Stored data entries
***
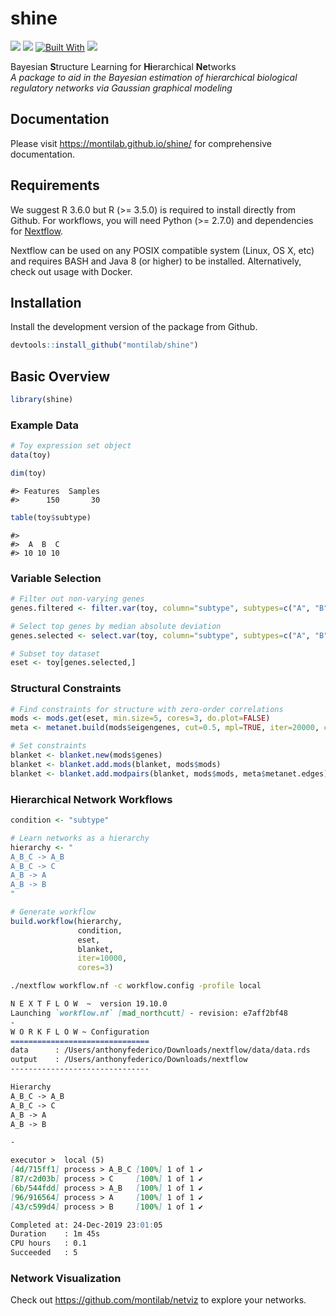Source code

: 
<!-- README.md is generated from README.Rmd. Please edit that file -->

# shine

[![](https://img.shields.io/badge/platforms-linux%20%7C%20osx%20-2a89a1.svg)]()
[![](https://img.shields.io/badge/lifecycle-maturing-blue.svg)](https://www.tidyverse.org/lifecycle/#maturing)
[![Built
With](https://img.shields.io/badge/Built%20With-Nextflow-brightgreen.svg)](https://www.nextflow.io/)
[![](https://img.shields.io/github/last-commit/montilab/shine.svg)](https://github.com/montilab/shine/commits/master)

Bayesian **S**tructure Learning for **Hi**erarchical **Ne**tworks  
*A package to aid in the Bayesian estimation of hierarchical biological
regulatory networks via Gaussian graphical modeling*

## Documentation

Please visit <https://montilab.github.io/shine/> for comprehensive
documentation.

## Requirements

We suggest R 3.6.0 but R (\>= 3.5.0) is required to install directly
from Github. For workflows, you will need Python (\>= 2.7.0) and
dependencies for [Nextflow](https://www.nextflow.io/).

Nextflow can be used on any POSIX compatible system (Linux, OS X, etc)
and requires BASH and Java 8 (or higher) to be installed. Alternatively,
check out usage with Docker.

## Installation

Install the development version of the package from Github.

``` r
devtools::install_github("montilab/shine")
```

## Basic Overview

``` r
library(shine)
```

### Example Data

``` r
# Toy expression set object
data(toy)
```

``` r
dim(toy)
```

    #> Features  Samples 
    #>      150       30

``` r
table(toy$subtype)
```

    #> 
    #>  A  B  C 
    #> 10 10 10

### Variable Selection

``` r
# Filter out non-varying genes
genes.filtered <- filter.var(toy, column="subtype", subtypes=c("A", "B", "C"))

# Select top genes by median absolute deviation
genes.selected <- select.var(toy, column="subtype", subtypes=c("A", "B", "C"), genes=genes.filtered, limit=150)

# Subset toy dataset
eset <- toy[genes.selected,]
```

### Structural Constraints

``` r
# Find constraints for structure with zero-order correlations
mods <- mods.get(eset, min.size=5, cores=3, do.plot=FALSE)
meta <- metanet.build(mods$eigengenes, cut=0.5, mpl=TRUE, iter=20000, cores=3)

# Set constraints
blanket <- blanket.new(mods$genes)
blanket <- blanket.add.mods(blanket, mods$mods)
blanket <- blanket.add.modpairs(blanket, mods$mods, meta$metanet.edges)
```

### Hierarchical Network Workflows

``` r
condition <- "subtype"

# Learn networks as a hierarchy
hierarchy <- "
A_B_C -> A_B
A_B_C -> C
A_B -> A
A_B -> B
"

# Generate workflow
build.workflow(hierarchy,
               condition,
               eset,
               blanket,
               iter=10000,
               cores=3)
```

``` bash
./nextflow workflow.nf -c workflow.config -profile local
```

``` md
N E X T F L O W  ~  version 19.10.0
Launching `workflow.nf` [mad_northcutt] - revision: e7aff2bf48
-
W O R K F L O W ~ Configuration
===============================
data      : /Users/anthonyfederico/Downloads/nextflow/data/data.rds
output    : /Users/anthonyfederico/Downloads/nextflow
-------------------------------

Hierarchy
A_B_C -> A_B
A_B_C -> C
A_B -> A
A_B -> B

-

executor >  local (5)
[4d/715ff1] process > A_B_C [100%] 1 of 1 ✔
[87/c2d03b] process > C     [100%] 1 of 1 ✔
[6b/544fdd] process > A_B   [100%] 1 of 1 ✔
[96/916564] process > A     [100%] 1 of 1 ✔
[43/c599d4] process > B     [100%] 1 of 1 ✔

Completed at: 24-Dec-2019 23:01:05
Duration    : 1m 45s
CPU hours   : 0.1
Succeeded   : 5
```

### Network Visualization

Check out <https://github.com/montilab/netviz> to explore your networks.
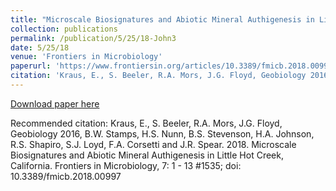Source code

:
```yaml
---
title: "Microscale Biosignatures and Abiotic Mineral Authigenesis in Little Hot Creek, California"
collection: publications
permalink: /publication/5/25/18-John3
date: 5/25/18
venue: 'Frontiers in Microbiology'
paperurl: 'https://www.frontiersin.org/articles/10.3389/fmicb.2018.00997/full'
citation: 'Kraus, E., S. Beeler, R.A. Mors, J.G. Floyd, Geobiology 2016, B.W. Stamps, H.S. Nunn, B.S. Stevenson, H.A. Johnson, R.S. Shapiro, S.J. Loyd, F.A. Corsetti and J.R. Spear.  2018.  Microscale Biosignatures and Abiotic Mineral Authigenesis in Little Hot Creek, California.  Frontiers in Microbiology, 7: 1 - 13 #1535; doi: 10.3389/fmicb.2018.00997'
---
```


<a href='https://www.frontiersin.org/articles/10.3389/fmicb.2018.00997/full'>Download paper here</a>

Recommended citation: Kraus, E., S. Beeler, R.A. Mors, J.G. Floyd, Geobiology 2016, B.W. Stamps, H.S. Nunn, B.S. Stevenson, H.A. Johnson, R.S. Shapiro, S.J. Loyd, F.A. Corsetti and J.R. Spear.  2018.  Microscale Biosignatures and Abiotic Mineral Authigenesis in Little Hot Creek, California.  Frontiers in Microbiology, 7: 1 - 13 #1535; doi: 10.3389/fmicb.2018.00997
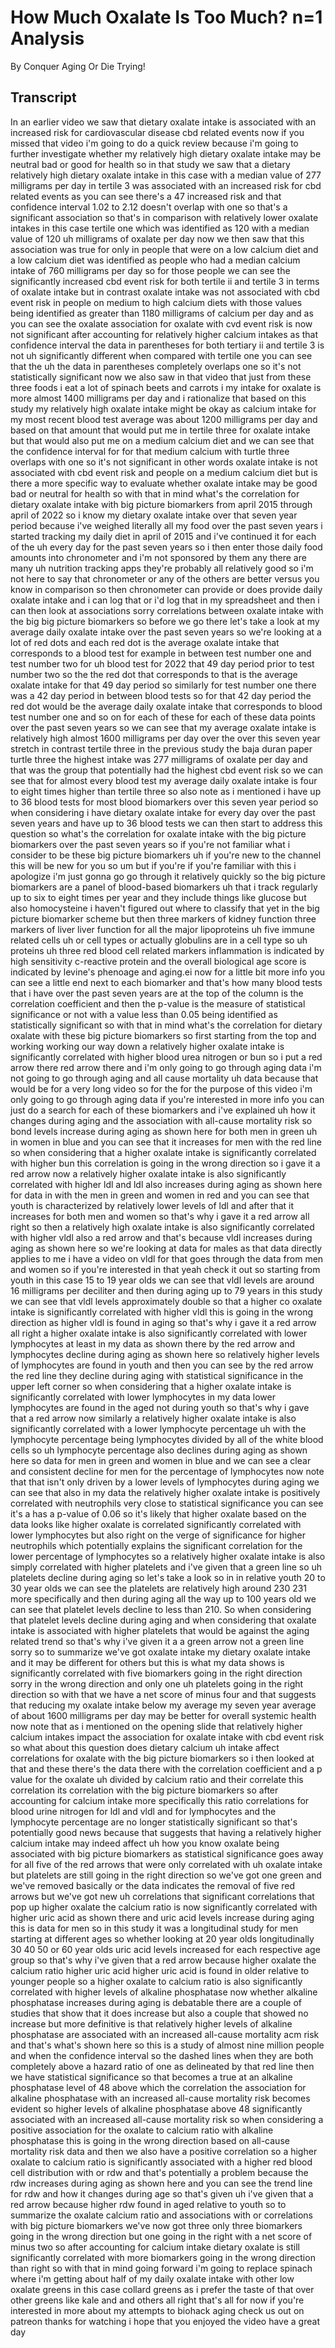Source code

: # How Much Oxalate Is Too Much? n=1 Analysis

By Conquer Aging Or Die Trying! 


## Transcript

In an earlier video we saw that dietary oxalate intake is associated with an increased risk for cardiovascular disease cbd related events now if you missed that video i'm going to do a quick review because i'm going to further investigate whether my relatively high dietary oxalate intake may be neutral bad or good for health so in that study we saw that a dietary relatively high dietary oxalate intake in this case with a median value of 277 milligrams per day in tertile 3 was associated with an increased risk for cbd related events as you can see there's a 47 increased risk and that confidence interval 1.02 to 2.12 doesn't overlap with one so that's a significant association so that's in comparison with relatively lower oxalate intakes in this case tertile one which was identified as 120 with a median value of 120 uh milligrams of oxalate per day now we then saw that this association was true for only in people that were on a low calcium diet and a low calcium diet was identified as people who had a median calcium intake of 760 milligrams per day so for those people we can see the significantly increased cbd event risk for both tertile ii and tertile 3 in terms of oxalate intake but in contrast oxalate intake was not associated with cbd event risk in people on medium to high calcium diets with those values being identified as greater than 1180 milligrams of calcium per day and as you can see the oxalate association for oxalate with cvd event risk is now not significant after accounting for relatively higher calcium intakes as that confidence interval the data in parentheses for both tertiary ii and tertile 3 is not uh significantly different when compared with tertile one you can see that the uh the data in parentheses completely overlaps one so it's not statistically significant now we also saw in that video that just from these three foods i eat a lot of spinach beets and carrots i my intake for oxalate is more almost 1400 milligrams per day and i rationalize that based on this study my relatively high oxalate intake might be okay as calcium intake for my most recent blood test average was about 1200 milligrams per day and based on that amount that would put me in tertile three for oxalate intake but that would also put me on a medium calcium diet and we can see that the confidence interval for for that medium calcium with turtle three overlaps with one so it's not significant in other words oxalate intake is not associated with cbd event risk and people on a medium calcium diet but is there a more specific way to evaluate whether oxalate intake may be good bad or neutral for health so with that in mind what's the correlation for dietary oxalate intake with big picture biomarkers from april 2015 through april of 2022 so i know my dietary oxalate intake over that seven year period because i've weighed literally all my food over the past seven years i started tracking my daily diet in april of 2015 and i've continued it for each of the uh every day for the past seven years so i then enter those daily food amounts into chronometer and i'm not sponsored by them any there are many uh nutrition tracking apps they're probably all relatively good so i'm not here to say that chronometer or any of the others are better versus you know in comparison so then chronometer can provide or does provide daily oxalate intake and i can log that or i'd log that in my spreadsheet and then i can then look at associations sorry correlations between oxalate intake with the big big picture biomarkers so before we go there let's take a look at my average daily oxalate intake over the past seven years so we're looking at a lot of red dots and each red dot is the average oxalate intake that corresponds to a blood test for example in between test number one and test number two for uh blood test for 2022 that 49 day period prior to test number two so the the red dot that corresponds to that is the average oxalate intake for that 49 day period so similarly for test number one there was a 42 day period in between blood tests so for that 42 day period the red dot would be the average daily oxalate intake that corresponds to blood test number one and so on for each of these for each of these data points over the past seven years so we can see that my average oxalate intake is relatively high almost 1600 milligrams per day over the over this seven year stretch in contrast tertile three in the previous study the baja duran paper turtle three the highest intake was 277 milligrams of oxalate per day and that was the group that potentially had the highest cbd event risk so we can see that for almost every blood test my average daily oxalate intake is four to eight times higher than tertile three so also note as i mentioned i have up to 36 blood tests for most blood biomarkers over this seven year period so when considering i have dietary oxalate intake for every day over the past seven years and have up to 36 blood tests we can then start to address this question so what's the correlation for oxalate intake with the big picture biomarkers over the past seven years so if you're not familiar what i consider to be these big picture biomarkers uh if you're new to the channel this will be new for you so um but if you're if you're familiar with this i apologize i'm just gonna go go through it relatively quickly so the big picture biomarkers are a panel of blood-based biomarkers uh that i track regularly up to six to eight times per year and they include things like glucose but also homocysteine i haven't figured out where to classify that yet in the big picture biomarker scheme but then three markers of kidney function three markers of liver liver function for all the major lipoproteins uh five immune related cells uh or cell types or actually globulins are in a cell type so uh proteins uh three red blood cell related markers inflammation is indicated by high sensitivity c-reactive protein and the overall biological age score is indicated by levine's phenoage and aging.ei now for a little bit more info you can see a little end next to each biomarker and that's how many blood tests that i have over the past seven years are at the top of the column is the correlation coefficient and then the p-value is the measure of statistical significance or not with a value less than 0.05 being identified as statistically significant so with that in mind what's the correlation for dietary oxalate with these big picture biomarkers so first starting from the top and working working our way down a relatively higher oxalate intake is significantly correlated with higher blood urea nitrogen or bun so i put a red arrow there red arrow there and i'm only going to go through aging data i'm not going to go through aging and all cause mortality uh data because that would be for a very long video so for the for the purpose of this video i'm only going to go through aging data if you're interested in more info you can just do a search for each of these biomarkers and i've explained uh how it changes during aging and the association with all-cause mortality risk so bond levels increase during aging as shown here for both men in green uh in women in blue and you can see that it increases for men with the red line so when considering that a higher oxalate intake is significantly correlated with higher bun this correlation is going in the wrong direction so i gave it a red arrow now a relatively higher oxalate intake is also significantly correlated with higher ldl and ldl also increases during aging as shown here for data in with the men in green and women in red and you can see that youth is characterized by relatively lower levels of ldl and after that it increases for both men and women so that's why i gave it a red arrow all right so then a relatively high oxalate intake is also significantly correlated with higher vldl also a red arrow and that's because vldl increases during aging as shown here so we're looking at data for males as that data directly applies to me i have a video on vldl for that goes through the data from men and women so if you're interested in that yeah check it out so starting from youth in this case 15 to 19 year olds we can see that vldl levels are around 16 milligrams per deciliter and then during aging up to 79 years in this study we can see that vldl levels approximately double so that a higher co oxalate intake is significantly correlated with higher vldl this is going in the wrong direction as higher vldl is found in aging so that's why i gave it a red arrow all right a higher oxalate intake is also significantly correlated with lower lymphocytes at least in my data as shown there by the red arrow and lymphocytes decline during aging as shown here so relatively higher levels of lymphocytes are found in youth and then you can see by the red arrow the red line they decline during aging with statistical significance in the upper left corner so when considering that a higher oxalate intake is significantly correlated with lower lymphocytes in my data lower lymphocytes are found in the aged not during youth so that's why i gave that a red arrow now similarly a relatively higher oxalate intake is also significantly correlated with a lower lymphocyte percentage uh with the lymphocyte percentage being lymphocytes divided by all of the white blood cells so uh lymphocyte percentage also declines during aging as shown here so data for men in green and women in blue and we can see a clear and consistent decline for men for the percentage of lymphocytes now note that that isn't only driven by a lower levels of lymphocytes during aging we can see that also in my data the relatively higher oxalate intake is positively correlated with neutrophils very close to statistical significance you can see it's a has a p-value of 0.06 so it's likely that higher oxalate based on the data looks like higher oxalate is correlated significantly correlated with lower lymphocytes but also right on the verge of significance for higher neutrophils which potentially explains the significant correlation for the lower percentage of lymphocytes so a relatively higher oxalate intake is also simply correlated with higher platelets and i've given that a green line so uh platelets decline during aging so let's take a look so in in relative youth 20 to 30 year olds we can see the platelets are relatively high around 230 231 more specifically and then during aging all the way up to 100 years old we can see that platelet levels decline to less than 210. So when considering that platelet levels decline during aging and when considering that oxalate intake is associated with higher platelets that would be against the aging related trend so that's why i've given it a a green arrow not a green line sorry so to summarize we've got oxalate intake my dietary oxalate intake and it may be different for others but this is what my data shows is significantly correlated with five biomarkers going in the right direction sorry in the wrong direction and only one uh platelets going in the right direction so with that we have a net score of minus four and that suggests that reducing my oxalate intake below my average my seven year average of about 1600 milligrams per day may be better for overall systemic health now note that as i mentioned on the opening slide that relatively higher calcium intakes impact the association for oxalate intake with cbd event risk so what about this question does dietary calcium uh intake affect correlations for oxalate with the big picture biomarkers so i then looked at that and these there's the data there with the correlation coefficient and a p value for the oxalate uh divided by calcium ratio and their correlate this correlation its correlation with the big picture biomarkers so after accounting for calcium intake more specifically this ratio correlations for blood urine nitrogen for ldl and vldl and for lymphocytes and the lymphocyte percentage are no longer statistically significant so that's potentially good news because that suggests that having a relatively higher calcium intake may indeed affect uh how you know oxalate being associated with big picture biomarkers as statistical significance goes away for all five of the red arrows that were only correlated with uh oxalate intake but platelets are still going in the right direction so we've got one green and we've removed basically or the data indicates the removal of five red arrows but we've got new uh correlations that significant correlations that pop up higher oxalate the calcium ratio is now significantly correlated with higher uric acid as shown there and uric acid levels increase during aging this is data for men so in this study it was a longitudinal study for men starting at different ages so whether looking at 20 year olds longitudinally 30 40 50 or 60 year olds uric acid levels increased for each respective age group so that's why i've given that a red arrow because higher oxalate the calcium ratio higher uric acid higher uric acid is found in older relative to younger people so a higher oxalate to calcium ratio is also significantly correlated with higher levels of alkaline phosphatase now whether alkaline phosphatase increases during aging is debatable there are a couple of studies that show that it does increase but also a couple that showed no increase but more definitive is that relatively higher levels of alkaline phosphatase are associated with an increased all-cause mortality acm risk and that's what's shown here so this is a study of almost nine million people and when the confidence interval so the dashed lines when they are both completely above a hazard ratio of one as delineated by that red line then we have statistical significance so that becomes a true at an alkaline phosphatase level of 48 above which the correlation the association for alkaline phosphatase with an increased all-cause mortality risk becomes evident so higher levels of alkaline phosphatase above 48 significantly associated with an increased all-cause mortality risk so when considering a positive association for the oxalate to calcium ratio with alkaline phosphatase this is going in the wrong direction based on all-cause mortality risk data and then we also have a positive correlation so a higher oxalate to calcium ratio is significantly associated with a higher red blood cell distribution with or rdw and that's potentially a problem because the rdw increases during aging as shown here and you can see the trend line for rdw and how it changes during age so that's given uh i've given that a red arrow because higher rdw found in aged relative to youth so to summarize the oxalate calcium ratio and associations with or correlations with big picture biomarkers we've now got three only three biomarkers going in the wrong direction but one going in the right with a net score of minus two so after accounting for calcium intake dietary oxalate is still significantly correlated with more biomarkers going in the wrong direction than right so with that in mind going forward i'm going to replace spinach where i'm getting about half of my daily oxalate intake with other low oxalate greens in this case collard greens as i prefer the taste of that over other greens like kale and and others all right that's all for now if you're interested in more about my attempts to biohack aging check us out on patreon thanks for watching i hope that you enjoyed the video have a great day
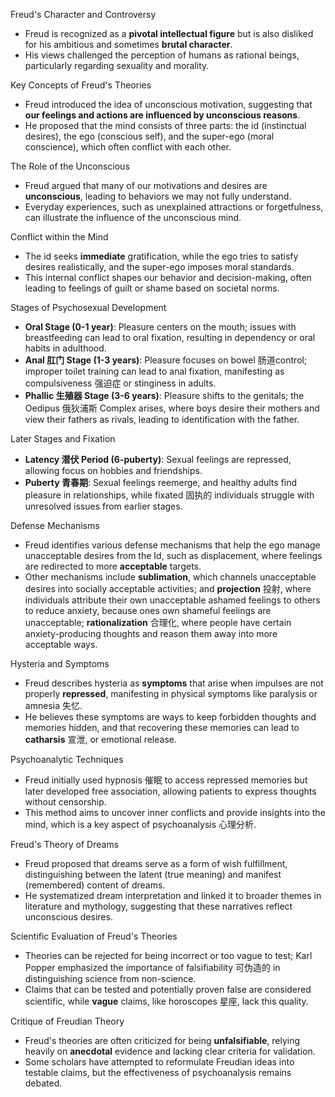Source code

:
Freud's Character and Controversy
- Freud is recognized as a **pivotal intellectual figure** but is also disliked for his ambitious and sometimes **brutal character**.
- His views challenged the perception of humans as rational beings, particularly regarding sexuality and morality.

Key Concepts of Freud's Theories
- Freud introduced the idea of unconscious motivation, suggesting that **our feelings and actions are influenced by unconscious reasons**.
- He proposed that the mind consists of three parts: the id (instinctual desires), the ego (conscious self), and the super-ego (moral conscience), which often conflict with each other.

The Role of the Unconscious
- Freud argued that many of our motivations and desires are **unconscious**, leading to behaviors we may not fully understand.
- Everyday experiences, such as unexplained attractions or forgetfulness, can illustrate the influence of the unconscious mind.

Conflict within the Mind
- The id seeks **immediate** gratification, while the ego tries to satisfy desires realistically, and the super-ego imposes moral standards.
- This internal conflict shapes our behavior and decision-making, often leading to feelings of guilt or shame based on societal norms.

Stages of Psychosexual Development
- **Oral Stage (0-1 year)**: Pleasure centers on the mouth; issues with breastfeeding can lead to oral fixation, resulting in dependency or oral habits in adulthood.
- **Anal 肛门 Stage (1-3 years)**: Pleasure focuses on bowel 肠道control; improper toilet training can lead to anal fixation, manifesting as compulsiveness 强迫症 or stinginess in adults.
- **Phallic 生殖器 Stage (3-6 years)**: Pleasure shifts to the genitals; the Oedipus 俄狄浦斯 Complex arises, where boys desire their mothers and view their fathers as rivals, leading to identification with the father.

Later Stages and Fixation
- **Latency 潜伏 Period (6-puberty)**: Sexual feelings are repressed, allowing focus on hobbies and friendships.
- **Puberty 青春期**: Sexual feelings reemerge, and healthy adults find pleasure in relationships, while fixated 固执的 individuals struggle with unresolved issues from earlier stages.

Defense Mechanisms
- Freud identifies various defense mechanisms that help the ego manage unacceptable desires from the Id, such as displacement, where feelings are redirected to more **acceptable** targets.
- Other mechanisms include **sublimation**, which channels unacceptable desires into socially acceptable activities; and **projection** 投射, where individuals attribute their own unacceptable ashamed feelings to others to reduce anxiety, because ones own shameful feelings are unacceptable; **rationalization** 合理化, where people have certain anxiety-producing thoughts and reason them away into more acceptable ways.

Hysteria and Symptoms
- Freud describes hysteria as **symptoms** that arise when impulses are not properly **repressed**, manifesting in physical symptoms like paralysis or amnesia 失忆.
- He believes these symptoms are ways to keep forbidden thoughts and memories hidden, and that recovering these memories can lead to **catharsis** 宣泄, or emotional release.

Psychoanalytic Techniques
- Freud initially used hypnosis 催眠 to access repressed memories but later developed free association, allowing patients to express thoughts without censorship.
- This method aims to uncover inner conflicts and provide insights into the mind, which is a key aspect of psychoanalysis 心理分析.

Freud's Theory of Dreams
- Freud proposed that dreams serve as a form of wish fulfillment, distinguishing between the latent (true meaning) and manifest (remembered) content of dreams.
- He systematized dream interpretation and linked it to broader themes in literature and mythology, suggesting that these narratives reflect unconscious desires.

Scientific Evaluation of Freud's Theories
- Theories can be rejected for being incorrect or too vague to test; Karl Popper emphasized the importance of falsifiability 可伪造的 in distinguishing science from non-science.
- Claims that can be tested and potentially proven false are considered scientific, while **vague** claims, like horoscopes 星座, lack this quality.

Critique of Freudian Theory
- Freud's theories are often criticized for being **unfalsifiable**, relying heavily on **anecdotal** evidence and lacking clear criteria for validation.
- Some scholars have attempted to reformulate Freudian ideas into testable claims, but the effectiveness of psychoanalysis remains debated.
***
From the line holding "- **Oral Stage" to the line holding "- Freud describes", inclusive, restate each line above exactly as written.

- **Oral Stage (0-1 year)**: Pleasure centers on the mouth; issues with breastfeeding can lead to oral fixation, resulting in dependency or oral habits in adulthood.
- **Anal 肛门 Stage (1-3 years)**: Pleasure focuses on bowel 肠道control; improper toilet training can lead to anal fixation, manifesting as compulsiveness 强迫症 or stinginess in adults.
- **Phallic 生殖器 Stage (3-6 years)**: Pleasure shifts to the genitals; the Oedipus 俄狄浦斯 Complex arises, where boys desire their mothers and view their fathers as rivals, leading to identification with the father.

Later Stages and Fixation
- **Latency 潜伏 Period (6-puberty)**: Sexual feelings are repressed, allowing focus on hobbies and friendships.
- **Puberty 青春期**: Sexual feelings reemerge, and healthy adults find pleasure in relationships, while fixated 固执的 individuals struggle with unresolved issues from earlier stages.

Defense Mechanisms
- Freud identifies various defense mechanisms that help the ego manage unacceptable desires from the Id, such as displacement, where feelings are redirected to more **acceptable** targets.
- Other mechanisms include **sublimation**, which channels unacceptable desires into socially acceptable activities; and **projection** 投射, where individuals attribute their own unacceptable ashamed feelings to others to reduce anxiety, because ones own shameful feelings are unacceptable; **rationalization** 合理化, where people have certain anxiety-producing thoughts and reason them away into more acceptable ways.

Hysteria and Symptoms
- Freud describes hysteria as **symptoms** that arise when impulses are not properly **repressed**, manifesting in physical symptoms like paralysis or amnesia 失忆.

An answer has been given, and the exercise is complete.